Motorists are being put in the driving seat to find the best fuel prices as the government prepares to force retailers to publicly fess up to how much they are charging at the pump.
In a win for consumers, they will be able to compare prices in real time in any area of the UK, through a new fuel price reporting scheme. Drivers will be able to easily identify those charging fair prices and those failing to pass on savings from falling wholesale costs.
The government will change the law to force retailers to comply by providing up to date price information, which is expected to lead to greater transparency and competition - in turn driving down prices and easing people's cost of living.
The new scheme will make pricing data available for third parties - paving the way for them to create price comparison apps and websites - supporting the digital economy and helping growth.
The tough action by government follows publication of a Competitions and Markets Authority (CMA) report today showing some supermarkets charged drivers 6p more per litre for fuel. This amounts to £900m in extra costs in 2022 alone - around £75m a month.
New powers will be handed to a public organisation yet to be decided, to closely monitor the UK road fuel market, scrutinise prices and alert government if further intervention is needed.
This is the latest step in the government's action to ease the cost of living, as part of its efforts to halve inflation this year - one of the Prime Minister's five priorities. It follows the Chancellor's roundtable with regulators last week, including the CMA, to ensure consumers are being treated fairly and help those struggling to make payments.
Grant Shapps, Energy Security Secretary, said:
Some fuel retailers have been using motorists as cash cows - they jacked up their prices when fuel costs rocketed but failed to pass on savings now costs have fallen.
It cannot be right that at a time when families are struggling with rising living costs, retailers are prioritising their bottom line, putting upwards pressure on inflation and pocketing hundreds of millions of pounds at the expense of hardworking people.
Today I'm putting into action the CMA's recommendations and standing by consumers - we'll shine a light on rip-off retailers to drive down prices and make sure they're held to account by putting into law new powers to increase transparency.
Jeremy Hunt, Chancellor of the Exchequer, said:
It isn't fair that businesses are refusing to pass on lower prices to protect their profits while working people struggle with balancing their budgets.
Consumers need to be treated fairly, and so we're empowering drivers to find the best prices possible for their fuel by taking swift steps following the CMA's recommendations.
The CMA's report found a concerning weakening of competition in the fuel market and an overall increase in retailers' margins, especially in respect of diesel and with supermarkets the worst offenders.
It also noted a lack of reliable and comprehensive price information available to motorists.
The report recommends the mandatory public disclosure of fuel prices and establishment of a body to monitor the market, which the government has agreed to.
The government will consult on the design of the open data scheme, and market monitoring function this autumn - with changes to the law needed to bring it in. In the interim, the CMA will create a voluntary scheme encouraging fuel retailers to share accurate, up-to-date road fuel prices for publication by August and continue to monitor fuel prices using its existing powers.

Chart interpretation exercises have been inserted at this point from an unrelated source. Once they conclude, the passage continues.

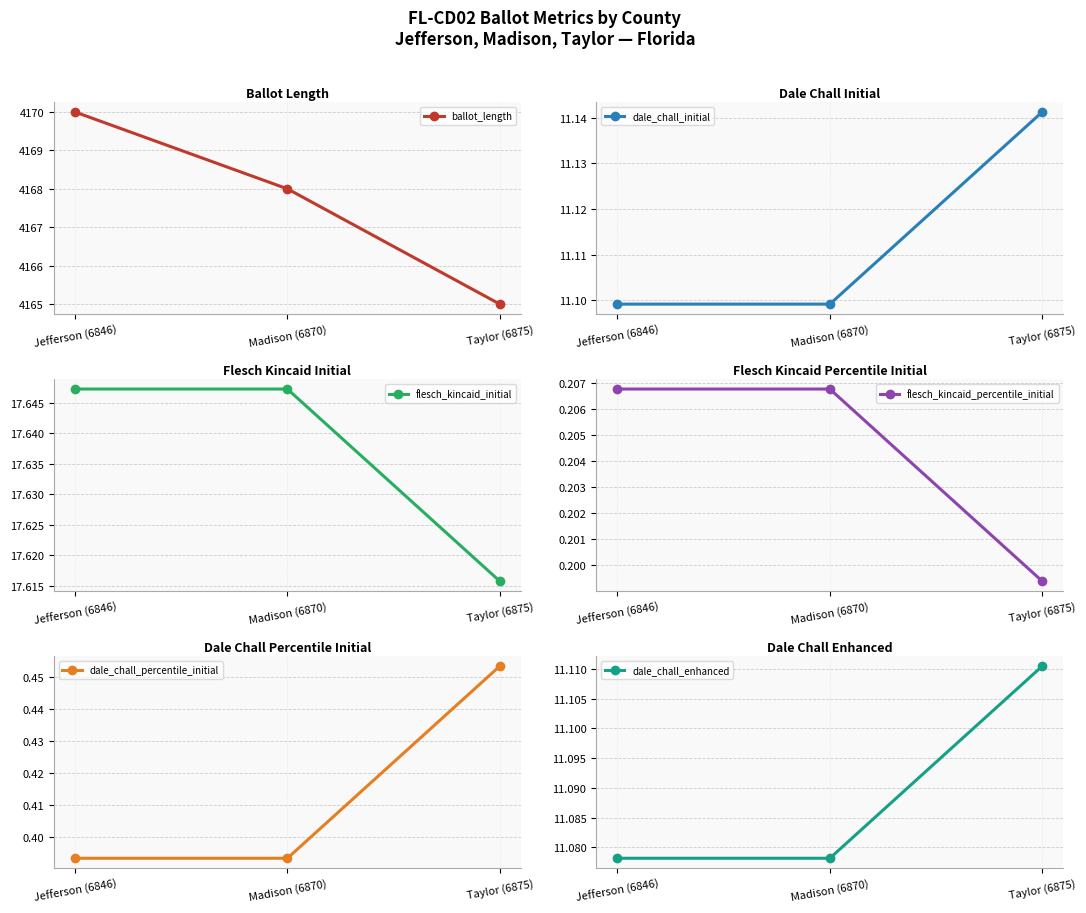

Reading left to right, transcribe all the data shown in this chart.

ballot_length: Jefferson (6846)=4170.0	Madison (6870)=4168.0	Taylor (6875)=4165.0
dale_chall_initial: Jefferson (6846)=11.1	Madison (6870)=11.1	Taylor (6875)=11.1
flesch_kincaid_initial: Jefferson (6846)=17.6	Madison (6870)=17.6	Taylor (6875)=17.6
flesch_kincaid_percentile_initial: Jefferson (6846)=0.2	Madison (6870)=0.2	Taylor (6875)=0.2
dale_chall_percentile_initial: Jefferson (6846)=0.4	Madison (6870)=0.4	Taylor (6875)=0.5
dale_chall_enhanced: Jefferson (6846)=11.1	Madison (6870)=11.1	Taylor (6875)=11.1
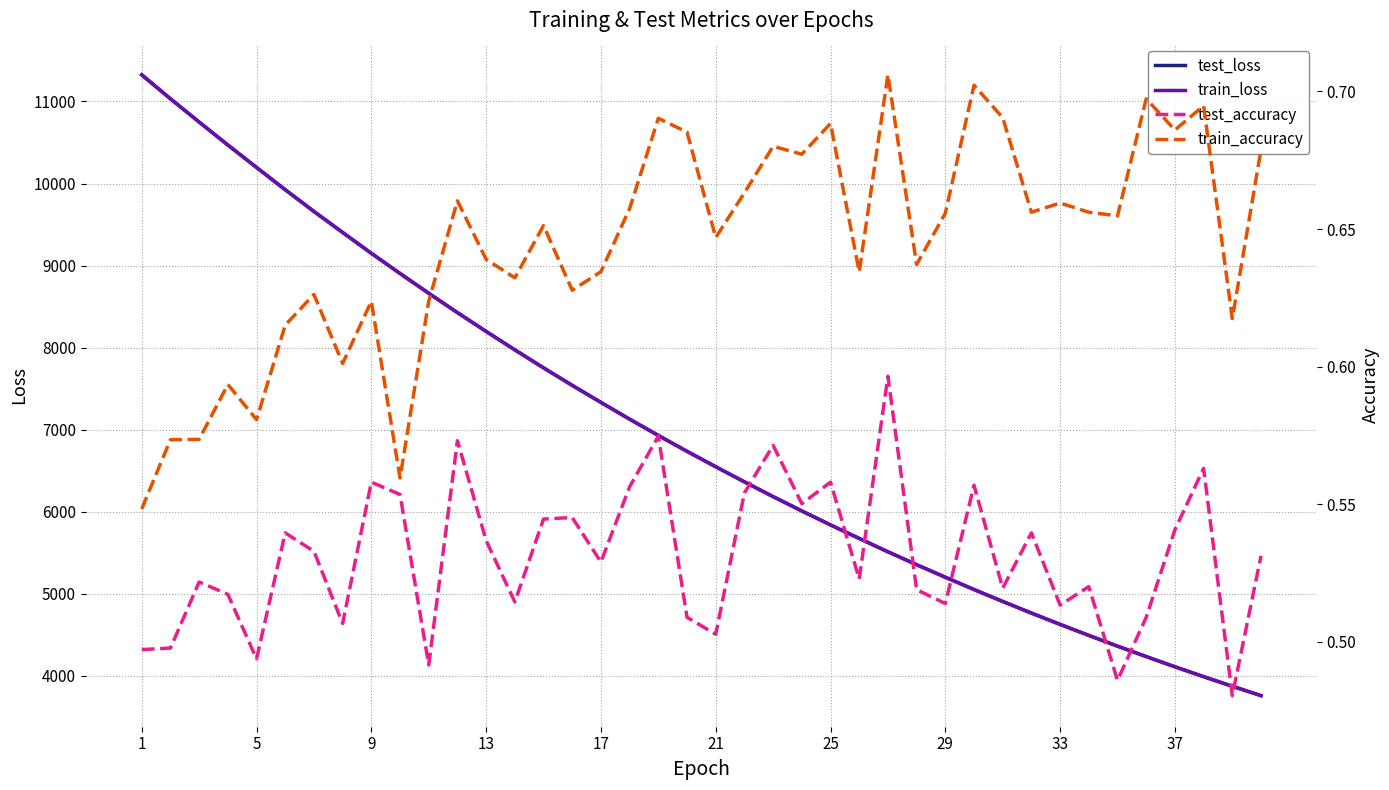

What is the lowest value of the train_loss series?

3759.0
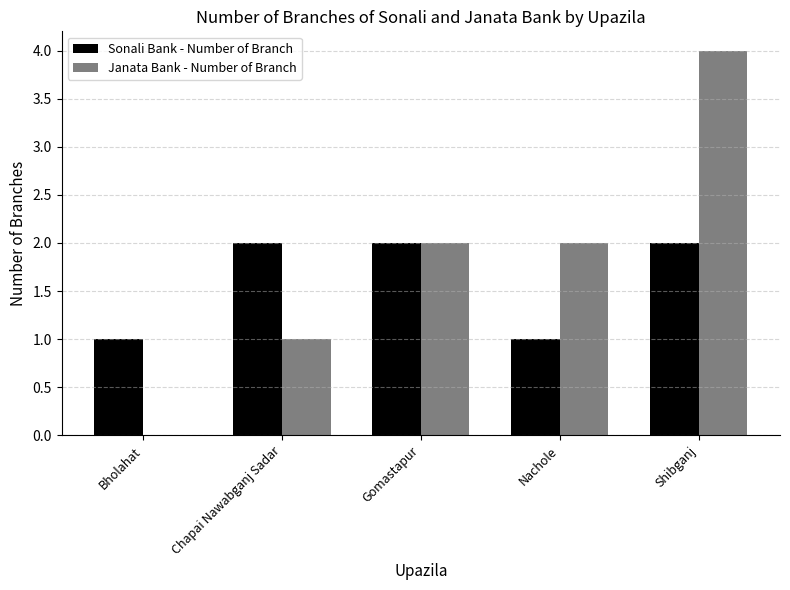

What is the sum of all Janata Bank - Number of Branch values?

9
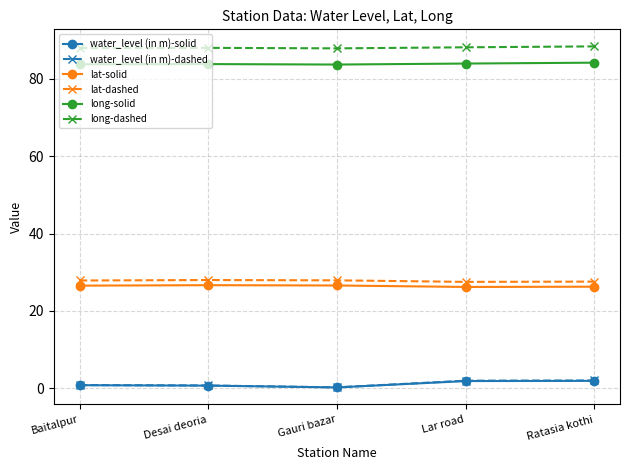

True or false: long-solid has more than 0 interior local peaks.

True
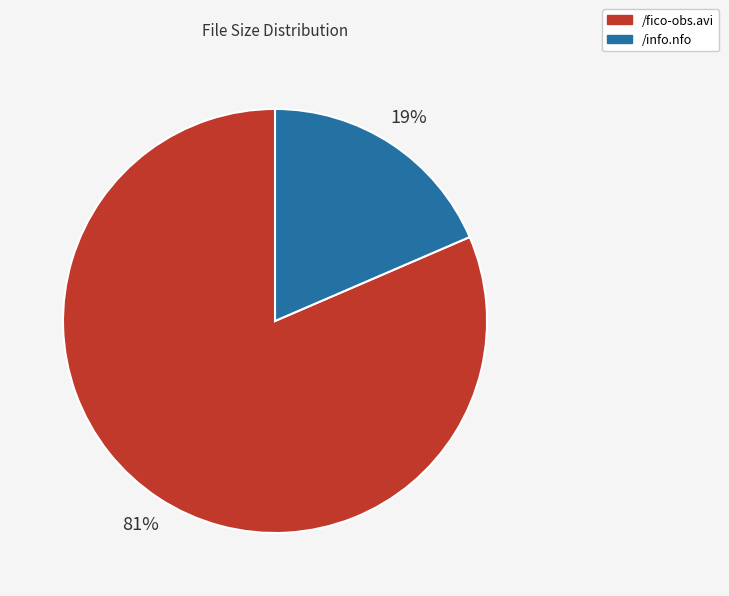

How many slices are in this pie chart?

2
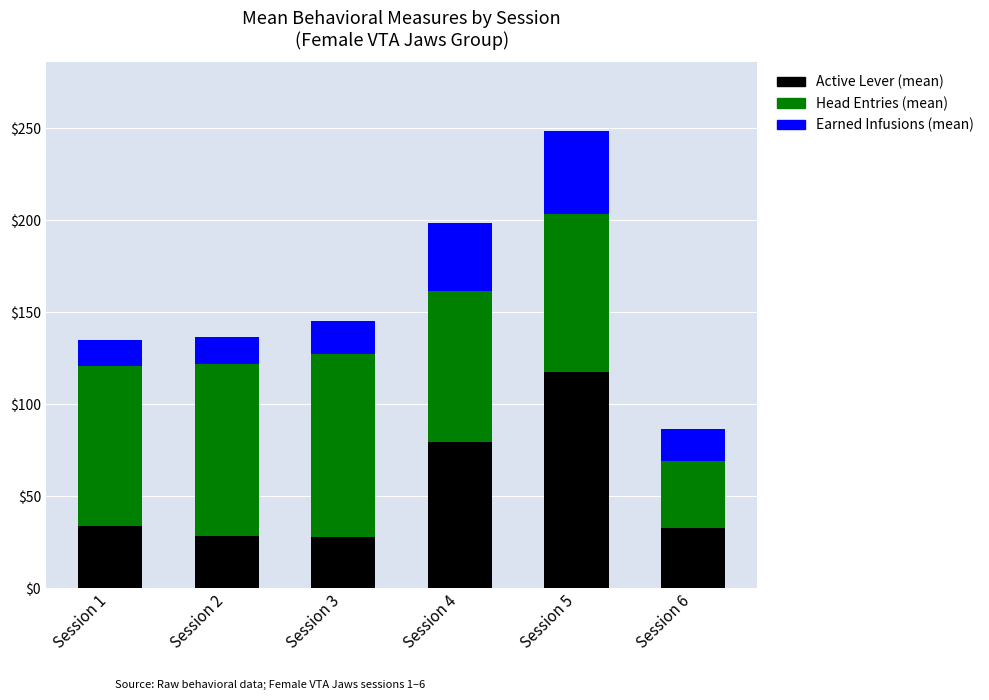

How many data points does each series have?

6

The move follows a similar scheme in Germany, which boosted competition amongst fuel retailers. Meanwhile, motorists who shopped around in Queensland, Australia, saved on average $93 per year off the back of a statewide scheme rolled out in the area.
Action to protect consumers announced today follows the government spending nearly £40 billion protecting households and businesses from spiralling energy bills over the colder months - including paying half the typical household bill and saving the average home roughly £1,500 by the end of June.
Meanwhile, with the latest Ofgem price cap coming into effect from 1 July, families will see their yearly energy bills fall by around £430 on average. On top of this, the government is also providing additional support to the most vulnerable, with an extra £150 for disabled people and £900 for those on means-tested benefits.